Le secrétaire d'Etat considère que les réformes en cours contribueront à "accompagner les élus locaux dans l'application des normes", notamment les élus des collectivités les plus petites ne disposant pas de vrais services techniques ou juridiques : la réforme territoriale en ce qu'elle encourage les mutualisations, renforce l'intercommunalité et inscrit dans la loi le rôle des départements en matière de solidarité territoriale et d'aide aux communes... et "la réorganisation en cours des services de l'Etat qui renforcera leur présence en termes de conseil aux élus".
Claire Mallet
Un décret pour simplifier la saisine du CNEN
Le Sénat a adopté le 20 mai une proposition de loi tendant à permettre à toutes les collectivités et EPCI à fiscalité propre de saisir le CNEN. Aujourd'hui, en vertu d'un décret d'avril 2014, toute demande d'évaluation doit comprendre une fiche d'impact et doit être présentée par au moins cent maires et présidents d'intercommunalité, ou dix présidents de conseil départemental, ou deux présidents de conseil régional.
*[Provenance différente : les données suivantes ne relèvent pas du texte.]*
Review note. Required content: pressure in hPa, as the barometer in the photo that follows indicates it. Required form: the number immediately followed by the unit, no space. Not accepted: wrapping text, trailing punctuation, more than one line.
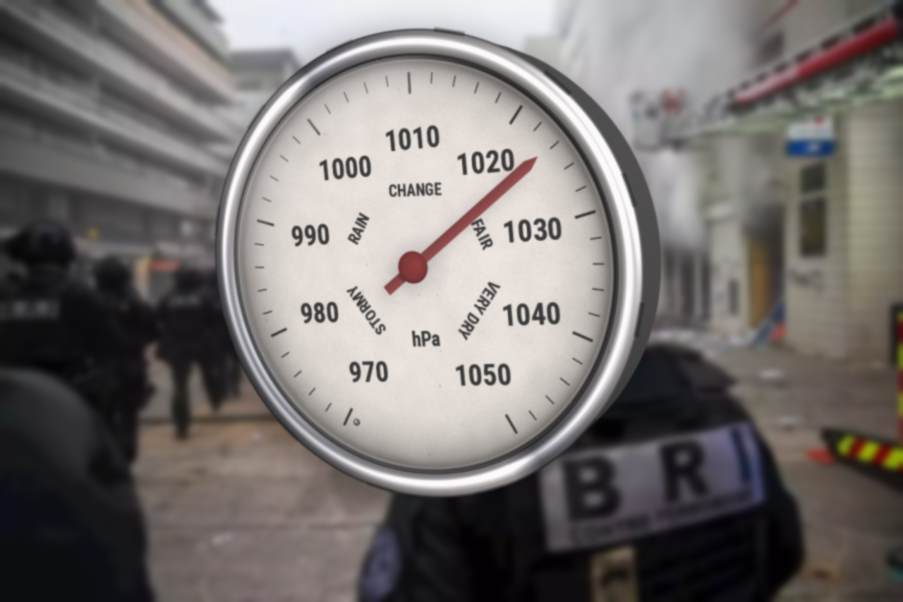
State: 1024hPa
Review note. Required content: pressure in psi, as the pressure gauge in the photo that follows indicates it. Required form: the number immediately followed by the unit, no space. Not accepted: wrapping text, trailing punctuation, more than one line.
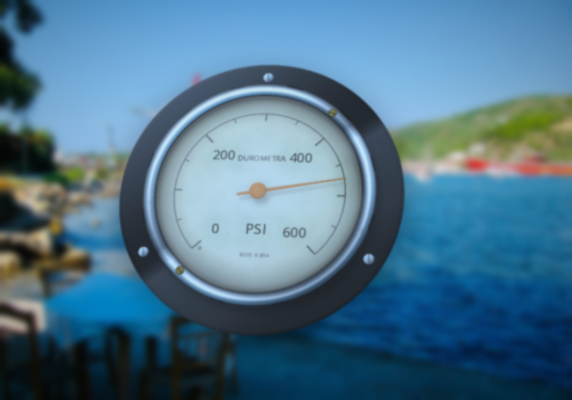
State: 475psi
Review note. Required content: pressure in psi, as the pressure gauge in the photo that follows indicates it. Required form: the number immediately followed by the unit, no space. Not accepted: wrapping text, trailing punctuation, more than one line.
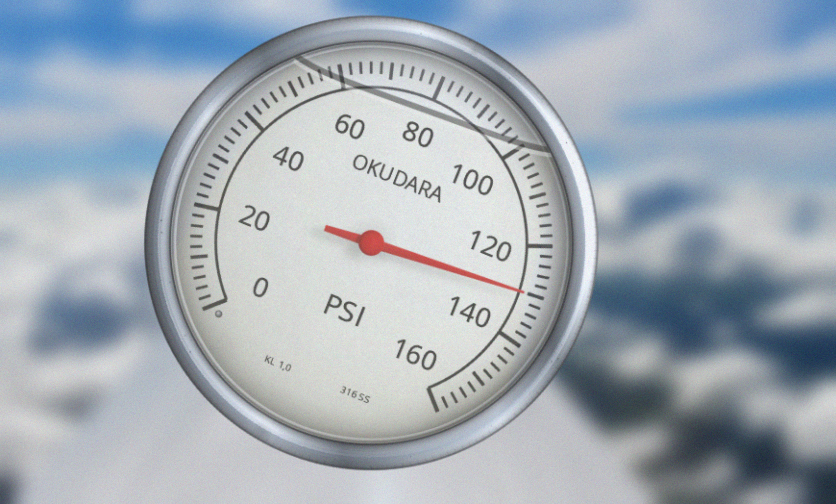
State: 130psi
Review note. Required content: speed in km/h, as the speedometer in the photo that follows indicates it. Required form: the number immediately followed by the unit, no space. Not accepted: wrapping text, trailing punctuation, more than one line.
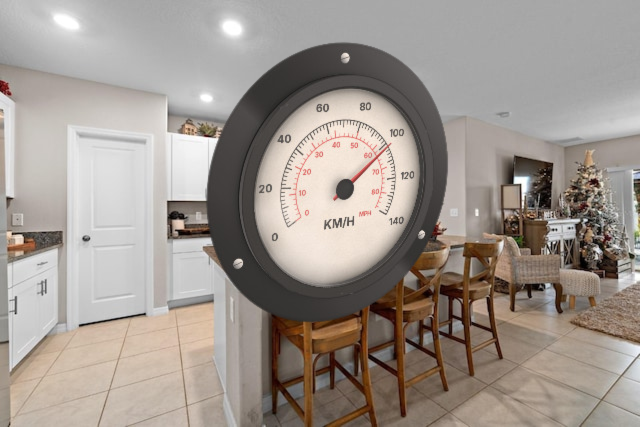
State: 100km/h
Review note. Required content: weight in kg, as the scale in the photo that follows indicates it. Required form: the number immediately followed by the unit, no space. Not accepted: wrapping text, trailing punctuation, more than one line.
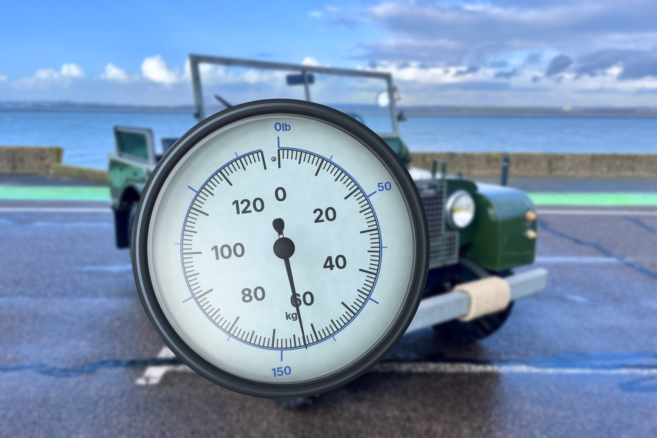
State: 63kg
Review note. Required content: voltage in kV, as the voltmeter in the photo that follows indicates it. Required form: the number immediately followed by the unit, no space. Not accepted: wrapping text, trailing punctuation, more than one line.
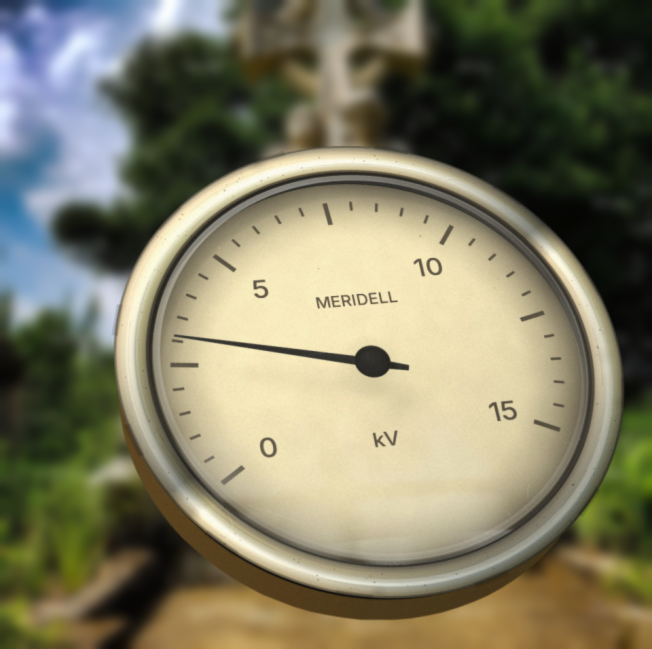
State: 3kV
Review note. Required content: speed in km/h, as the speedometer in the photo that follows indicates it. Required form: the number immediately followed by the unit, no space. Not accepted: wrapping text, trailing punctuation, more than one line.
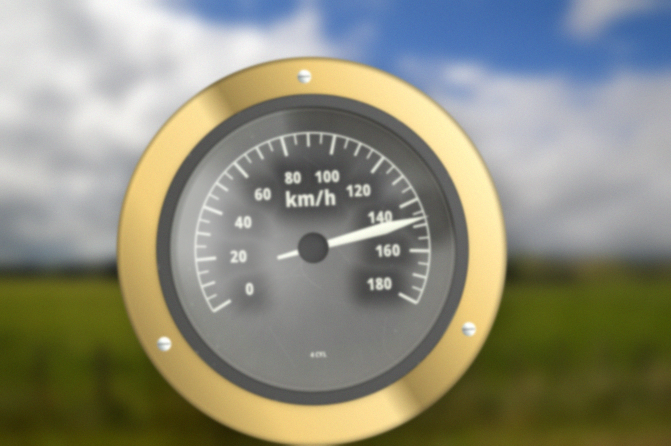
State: 147.5km/h
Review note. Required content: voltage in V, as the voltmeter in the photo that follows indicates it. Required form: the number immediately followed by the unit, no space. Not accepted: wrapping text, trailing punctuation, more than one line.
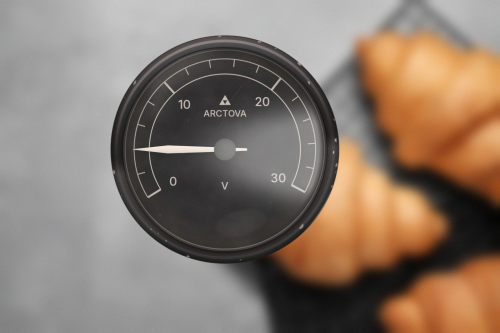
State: 4V
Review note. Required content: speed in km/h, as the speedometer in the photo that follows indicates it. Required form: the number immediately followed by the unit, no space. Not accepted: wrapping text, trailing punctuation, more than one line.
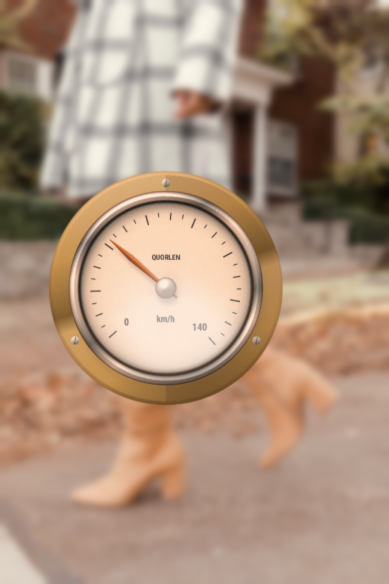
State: 42.5km/h
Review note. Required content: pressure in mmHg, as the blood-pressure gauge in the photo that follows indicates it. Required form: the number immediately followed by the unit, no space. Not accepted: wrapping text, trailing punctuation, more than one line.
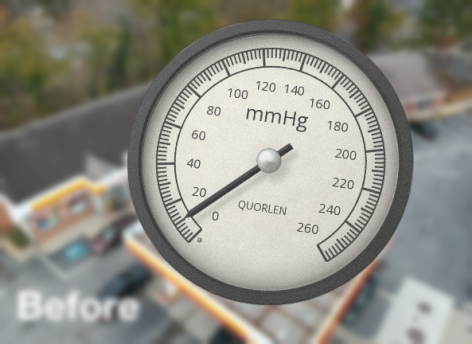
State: 10mmHg
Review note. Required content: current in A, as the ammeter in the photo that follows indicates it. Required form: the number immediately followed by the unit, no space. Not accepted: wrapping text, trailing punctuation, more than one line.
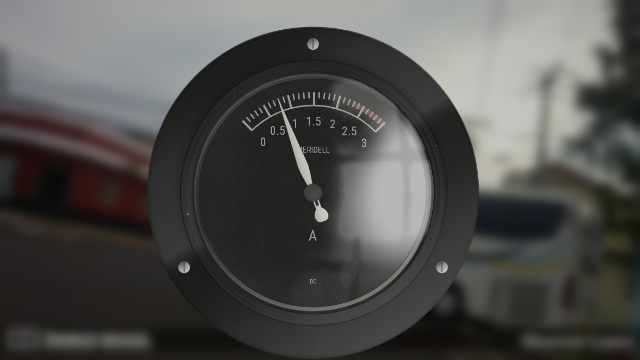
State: 0.8A
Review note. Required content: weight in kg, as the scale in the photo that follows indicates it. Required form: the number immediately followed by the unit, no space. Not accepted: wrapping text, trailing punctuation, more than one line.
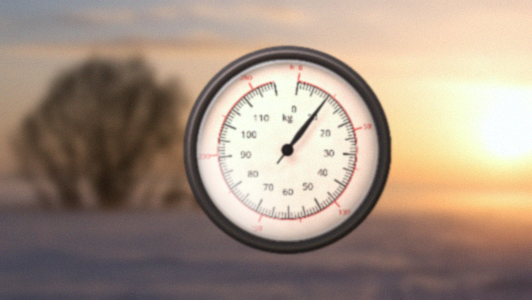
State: 10kg
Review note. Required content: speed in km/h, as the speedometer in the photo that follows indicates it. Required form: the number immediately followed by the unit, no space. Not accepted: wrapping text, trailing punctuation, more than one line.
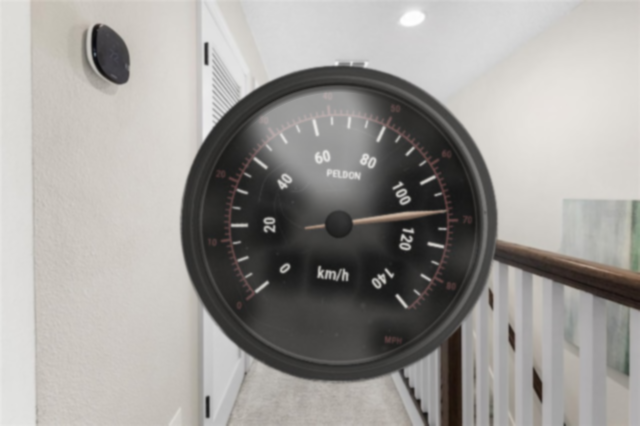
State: 110km/h
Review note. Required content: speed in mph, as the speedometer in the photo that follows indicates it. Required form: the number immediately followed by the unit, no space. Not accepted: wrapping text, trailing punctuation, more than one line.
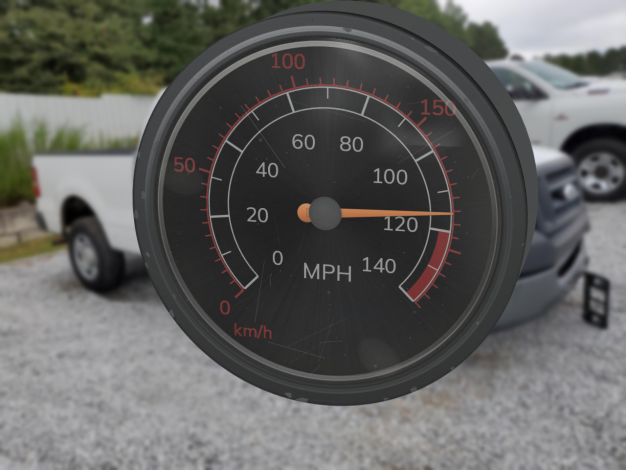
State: 115mph
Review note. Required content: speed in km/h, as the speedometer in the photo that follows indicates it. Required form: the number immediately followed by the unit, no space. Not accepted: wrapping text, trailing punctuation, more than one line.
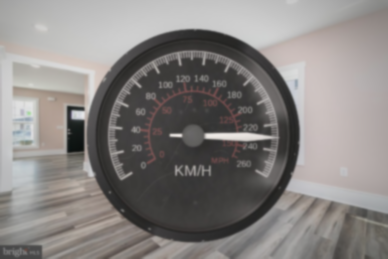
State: 230km/h
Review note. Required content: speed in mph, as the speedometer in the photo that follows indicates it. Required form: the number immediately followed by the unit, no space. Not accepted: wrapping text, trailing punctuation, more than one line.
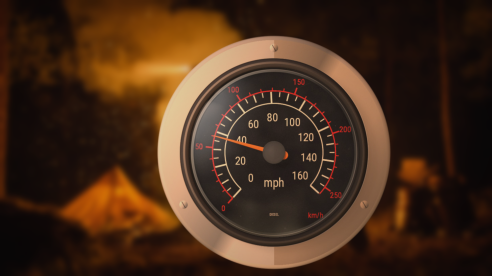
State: 37.5mph
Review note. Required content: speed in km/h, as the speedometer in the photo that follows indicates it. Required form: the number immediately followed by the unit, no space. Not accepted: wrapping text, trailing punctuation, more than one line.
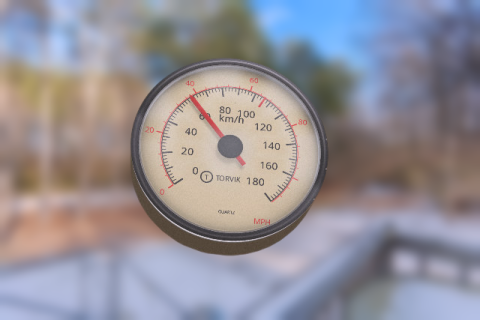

La proposition de loi consiste à "lever ces deux obstacles" et donc permettre à toute collectivité, "seule ou de façon concertée", de saisir le CNEN. Elle entend également permettre aux associations d'élus locaux de saisir le CNEN sur le stock des normes. Comme il l'avait indiqué lors de la discussion du texte, André Vallini a redit le 4 juin qu'un nouveau décret serait pris prochainement en ce sens, tout en pointant le risque d'un "engorgement" du CNEN, dont il n'exclut pas de renforcer les moyens. Un nouveau décret... Cela évitera au moins de tomber dans l'un des travers dénoncés par Alain Lambert, celui d'édicter une loi pour changer le règlement.